## Assignment 1
From the comments on "A Melodious Failure", reproduce the passage that begins at the words "I like this" and ends after "with no purpose.".
## Assignment 2
Please list the name of every person who posted in the comments on "A Melodious Failure".
## Assignment 3
Write a continuation of the comments on "A Melodious Failure", picking up after the last sentence shown.
Document section below:
Comments : A Melodious Failure

  • 18 years ago

    by Bill Turner

    I like this poem, but if it were me, I would simplify it. I have an English degree and I had to stop and think what some of the words meant, which disrupted the flow. Hemingway was successful because he wrote in a direct style. Shakespears plays appealed to the common man, even the histories. Something to consider. Not everyone operates on your linguistic level.

  • 18 years ago

    by rbmo401

    I really liked it. it was definetly alittle over exagerated at times, bu ti feel that it added to the meaning and complete feeling that it puts out. sometimes it was hard to follow but in most of it you were dead on. I really liked::
    "The taste and smell of death
    Have filled the sterile, lifeless earth
    Where desolate silhouettes roam with no purpose.
    Inhospitable Loneliness is no longer subject to chance"

  • 18 years ago

    by Lu

    I agree alot with Bill ...
    Except I didn't have to stop and think what some of the words meant ....I had to stop to look them up for their meaning ..LOL
    Which got me a little lost and confused..
End of Document section.
Record excerpts below:
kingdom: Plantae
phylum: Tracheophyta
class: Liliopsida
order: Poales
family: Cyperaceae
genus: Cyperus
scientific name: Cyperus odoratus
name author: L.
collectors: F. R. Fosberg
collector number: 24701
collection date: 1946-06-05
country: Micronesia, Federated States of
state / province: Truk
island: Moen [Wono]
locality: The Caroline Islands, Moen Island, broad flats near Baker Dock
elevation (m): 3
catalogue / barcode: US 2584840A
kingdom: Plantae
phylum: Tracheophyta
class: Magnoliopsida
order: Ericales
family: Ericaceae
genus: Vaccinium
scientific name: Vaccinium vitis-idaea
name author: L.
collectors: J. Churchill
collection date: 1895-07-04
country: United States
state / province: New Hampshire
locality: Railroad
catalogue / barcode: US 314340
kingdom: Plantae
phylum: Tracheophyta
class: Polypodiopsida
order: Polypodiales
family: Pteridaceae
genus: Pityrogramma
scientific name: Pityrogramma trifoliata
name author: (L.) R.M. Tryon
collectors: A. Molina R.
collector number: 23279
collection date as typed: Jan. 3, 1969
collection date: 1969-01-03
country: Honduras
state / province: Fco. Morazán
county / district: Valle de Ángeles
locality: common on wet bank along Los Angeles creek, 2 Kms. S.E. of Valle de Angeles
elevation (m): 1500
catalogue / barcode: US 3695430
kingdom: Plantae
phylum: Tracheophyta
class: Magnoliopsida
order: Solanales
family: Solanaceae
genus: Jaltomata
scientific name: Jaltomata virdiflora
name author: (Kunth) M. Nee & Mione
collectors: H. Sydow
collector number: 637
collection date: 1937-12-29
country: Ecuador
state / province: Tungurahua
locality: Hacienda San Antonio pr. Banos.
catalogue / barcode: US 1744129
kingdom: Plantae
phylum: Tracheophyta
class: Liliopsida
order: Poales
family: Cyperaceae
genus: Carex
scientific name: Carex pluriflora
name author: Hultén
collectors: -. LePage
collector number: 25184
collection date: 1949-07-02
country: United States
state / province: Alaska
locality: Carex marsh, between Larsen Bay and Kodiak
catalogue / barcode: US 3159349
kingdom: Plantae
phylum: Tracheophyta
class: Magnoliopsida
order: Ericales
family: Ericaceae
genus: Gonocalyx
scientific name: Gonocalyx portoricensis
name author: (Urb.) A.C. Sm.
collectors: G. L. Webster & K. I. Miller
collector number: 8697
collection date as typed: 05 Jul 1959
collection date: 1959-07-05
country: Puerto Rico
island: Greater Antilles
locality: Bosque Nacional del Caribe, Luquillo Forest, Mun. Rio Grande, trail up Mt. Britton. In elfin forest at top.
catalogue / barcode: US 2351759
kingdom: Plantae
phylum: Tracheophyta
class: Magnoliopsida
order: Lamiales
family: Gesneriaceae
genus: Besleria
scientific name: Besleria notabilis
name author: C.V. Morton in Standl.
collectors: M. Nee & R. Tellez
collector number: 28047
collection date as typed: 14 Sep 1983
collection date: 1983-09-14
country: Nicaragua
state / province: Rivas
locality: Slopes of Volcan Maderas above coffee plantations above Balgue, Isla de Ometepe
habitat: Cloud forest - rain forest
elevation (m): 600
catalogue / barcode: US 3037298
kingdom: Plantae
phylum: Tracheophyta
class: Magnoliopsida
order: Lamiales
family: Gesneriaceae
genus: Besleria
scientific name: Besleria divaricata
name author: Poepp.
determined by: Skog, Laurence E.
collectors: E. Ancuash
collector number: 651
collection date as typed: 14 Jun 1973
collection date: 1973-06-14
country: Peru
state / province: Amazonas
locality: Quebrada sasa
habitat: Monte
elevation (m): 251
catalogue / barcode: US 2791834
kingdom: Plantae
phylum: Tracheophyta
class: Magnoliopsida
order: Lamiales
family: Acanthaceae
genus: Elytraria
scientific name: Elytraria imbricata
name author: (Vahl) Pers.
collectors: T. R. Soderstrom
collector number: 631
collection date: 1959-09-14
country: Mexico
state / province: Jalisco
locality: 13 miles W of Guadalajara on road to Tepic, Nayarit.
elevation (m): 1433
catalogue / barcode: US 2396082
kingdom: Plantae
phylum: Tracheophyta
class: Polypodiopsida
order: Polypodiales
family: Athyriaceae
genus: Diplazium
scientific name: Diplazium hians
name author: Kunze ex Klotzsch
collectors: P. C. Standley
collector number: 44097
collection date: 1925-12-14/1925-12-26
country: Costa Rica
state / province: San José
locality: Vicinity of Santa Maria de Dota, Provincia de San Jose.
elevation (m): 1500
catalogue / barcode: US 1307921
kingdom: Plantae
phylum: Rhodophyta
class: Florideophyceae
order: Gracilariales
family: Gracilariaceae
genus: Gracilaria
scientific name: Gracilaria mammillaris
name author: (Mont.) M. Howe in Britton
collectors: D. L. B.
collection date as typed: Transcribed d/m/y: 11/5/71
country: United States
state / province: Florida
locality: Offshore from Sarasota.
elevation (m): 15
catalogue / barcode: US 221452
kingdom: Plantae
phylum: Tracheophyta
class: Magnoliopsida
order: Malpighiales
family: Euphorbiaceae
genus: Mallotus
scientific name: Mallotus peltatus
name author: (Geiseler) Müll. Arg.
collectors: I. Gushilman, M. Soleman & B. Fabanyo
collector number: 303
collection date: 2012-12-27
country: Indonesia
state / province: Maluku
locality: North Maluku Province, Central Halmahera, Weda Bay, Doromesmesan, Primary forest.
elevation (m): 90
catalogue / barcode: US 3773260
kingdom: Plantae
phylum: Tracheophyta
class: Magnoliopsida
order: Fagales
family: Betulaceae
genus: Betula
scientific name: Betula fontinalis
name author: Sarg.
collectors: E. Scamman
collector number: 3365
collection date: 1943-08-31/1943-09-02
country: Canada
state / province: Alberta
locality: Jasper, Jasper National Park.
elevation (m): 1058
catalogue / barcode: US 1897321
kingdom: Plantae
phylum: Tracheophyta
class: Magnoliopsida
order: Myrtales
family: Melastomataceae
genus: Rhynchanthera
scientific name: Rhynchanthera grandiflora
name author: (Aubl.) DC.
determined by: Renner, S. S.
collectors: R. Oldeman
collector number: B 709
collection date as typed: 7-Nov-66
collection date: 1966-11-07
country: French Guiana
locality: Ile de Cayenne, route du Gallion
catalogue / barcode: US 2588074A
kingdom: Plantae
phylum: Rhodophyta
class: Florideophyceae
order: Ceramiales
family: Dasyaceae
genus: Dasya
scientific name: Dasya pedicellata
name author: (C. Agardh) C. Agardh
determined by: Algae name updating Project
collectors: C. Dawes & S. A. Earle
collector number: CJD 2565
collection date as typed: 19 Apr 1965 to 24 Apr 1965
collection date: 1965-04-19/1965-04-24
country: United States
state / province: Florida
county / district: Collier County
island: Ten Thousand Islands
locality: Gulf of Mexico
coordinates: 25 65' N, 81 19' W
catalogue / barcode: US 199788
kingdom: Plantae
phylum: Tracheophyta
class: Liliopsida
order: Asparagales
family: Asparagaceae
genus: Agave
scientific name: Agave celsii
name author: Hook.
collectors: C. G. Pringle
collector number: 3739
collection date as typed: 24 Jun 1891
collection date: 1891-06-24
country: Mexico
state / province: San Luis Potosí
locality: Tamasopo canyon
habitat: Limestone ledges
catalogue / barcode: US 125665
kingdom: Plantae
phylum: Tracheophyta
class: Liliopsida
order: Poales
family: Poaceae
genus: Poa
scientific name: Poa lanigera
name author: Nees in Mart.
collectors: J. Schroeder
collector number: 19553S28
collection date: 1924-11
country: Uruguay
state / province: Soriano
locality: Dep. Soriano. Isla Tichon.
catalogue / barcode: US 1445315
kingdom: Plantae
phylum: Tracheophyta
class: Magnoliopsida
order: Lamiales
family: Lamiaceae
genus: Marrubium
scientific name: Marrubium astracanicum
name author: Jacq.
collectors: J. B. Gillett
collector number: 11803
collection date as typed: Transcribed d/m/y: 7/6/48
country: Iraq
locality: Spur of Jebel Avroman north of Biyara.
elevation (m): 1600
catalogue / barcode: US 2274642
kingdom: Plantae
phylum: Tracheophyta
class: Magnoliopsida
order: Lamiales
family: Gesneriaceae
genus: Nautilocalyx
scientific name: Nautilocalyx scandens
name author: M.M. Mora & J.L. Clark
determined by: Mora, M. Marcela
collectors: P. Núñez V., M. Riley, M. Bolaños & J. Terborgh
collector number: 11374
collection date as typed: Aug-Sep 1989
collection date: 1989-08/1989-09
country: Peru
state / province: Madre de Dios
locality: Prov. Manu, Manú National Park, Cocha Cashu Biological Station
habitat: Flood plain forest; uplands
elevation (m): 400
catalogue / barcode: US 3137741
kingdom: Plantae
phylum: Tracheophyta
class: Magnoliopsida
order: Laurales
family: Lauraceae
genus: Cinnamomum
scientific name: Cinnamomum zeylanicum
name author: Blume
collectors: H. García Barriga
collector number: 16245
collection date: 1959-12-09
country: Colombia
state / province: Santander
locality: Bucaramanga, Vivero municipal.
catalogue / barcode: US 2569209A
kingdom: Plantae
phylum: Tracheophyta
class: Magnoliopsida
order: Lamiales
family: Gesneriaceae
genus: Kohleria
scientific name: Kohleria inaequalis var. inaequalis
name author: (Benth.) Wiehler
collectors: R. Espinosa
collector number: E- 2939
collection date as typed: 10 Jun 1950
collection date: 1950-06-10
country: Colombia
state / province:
End of Record excerpts.
## Written reply 1
I like this poem, but if it were me, I would simplify it. I have an English degree and I had to stop and think what some of the words meant, which disrupted the flow. Hemingway was successful because he wrote in a direct style. Shakespears plays appealed to the common man, even the histories. Something to consider. Not everyone operates on your linguistic level.

  • 18 years ago

    by rbmo401

    I really liked it. it was definetly alittle over exagerated at times, bu ti feel that it added to the meaning and complete feeling that it puts out. sometimes it was hard to follow but in most of it you were dead on. I really liked::
    "The taste and smell of death
    Have filled the sterile, lifeless earth
    Where desolate silhouettes roam with no purpose.

## Written reply 2
Bill Turner, rbmo401, Lu

## Written reply 3
    Very impressive I'm sure to the overly intelligent mind ....but to this simple mind it was very (puzzling).....
    Anyways sorry I'm not much help but I'm off to read some of your other poems ....
    Dang !!! I hate it when those half my age are more intelligent than me or is it I .....English definately wasn't my major ..hehe ~Hugs sweets~

  • 18 years ago

    by Fighter (Ariane L.)

    Wow.. you certainly have a very wide vocabulary... but amazing poem, as always. you're extremely talented. keep it up!
    -xXx-

  • 18 years ago

    by Gesselle Valle

    Como siempre tus poemas son muy buenos. Escribeme y te embiare mi nuevo nombre...para que leas mis poemas...5/5 great poem and keep it up.

  • 18 years ago

    by shadowlight

    Fantastic poem. the wide vocabulary used ensured a lack of repition which you so often find.

    5/5 well done

  • 18 years ago

    by Feline Fatigue

    May also try, and fail, their love to hold
    Knowing not that all such attempts are vain,
    I think you should re-write these two lines. I understand it, but it can't hold up the poem, if you know what I mean.
    Laugh at the one who loved and lost his stance.
    You should shorten that up a bit or re-write it.
    appalling
    It's a good word, but it doesn't go well in the poem in this case. Try an alternet word.
    Over-all, another strong, meaningful poem. Bravo. But this time I must give a 4/5, because of a few bumps and bruises as I read it.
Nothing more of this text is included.